>>718059403
kinda, what lobby colour rank do you have in what games?
a lot of oki is much weaker than people that don't understand it think it is, but some of it isn't and the correct answer is mostly just "don't get in that situation"
5/10 noob complaints are about the first bunch, people that don't understand their options on defence or their opponents options on offence get counterhit and go "there was nothing I could do!" when all they really had to do was block a bit and use some FD/IB and jump out, just standard arcsys defence that lets a good player escape almost 100% of the time, because the people doing it aren't really doing good pressure they're just autopiloting on block and the people that are newer than them can't tell the difference. If you're just mad about super basic oki shit then yeah, learn some more and you'll probably get over it.
Some shit you have to actually have a specific answer to, do some labbing or watch high level players deal with it and there's still going to be an element of guessing or RPS. Basic pressure done by a competent player turns into this once they stop autopiloting, and there's various strong-but-flawed or safe-but-weak setups in varying degrees of strength and interactivity, but the defence mechanics give you a very solid shot at beating them well greater than 50% of the time if you use them well, but you are just going to get hit sometimes and some people will always hate that, and these people will never like fighting games.
And there are fucked up safe-strong oki setups.
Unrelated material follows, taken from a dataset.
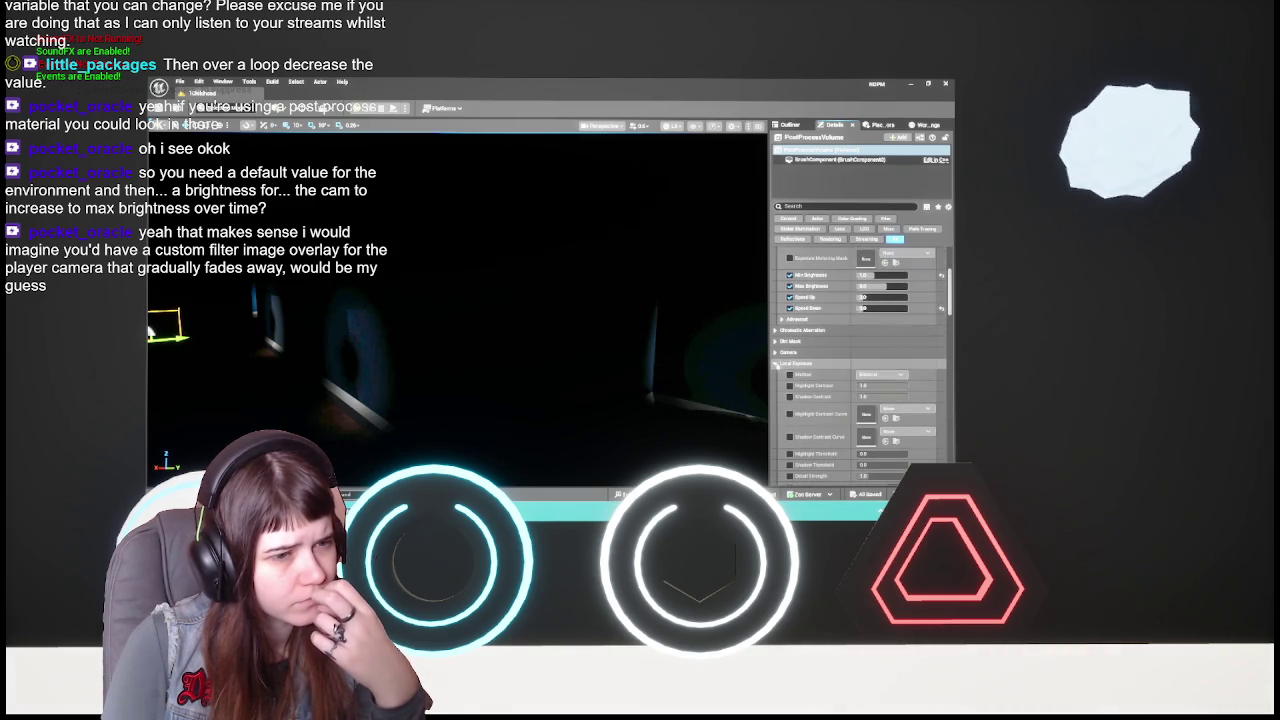
left_click(778, 365)
scroll(820, 385, "up", 3)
They're less common than people think, though it depends on the character, most of what new players think is some looping unreactable uninteractable bullshit has a pretty simple answer they just don't know yet that swings the odds heavily in your favour, but sometimes you simply do have to pick one of two or three options at random and hope it works, that's why you have a Burst, and no one below a yellow lobby square is going to be doing them to you.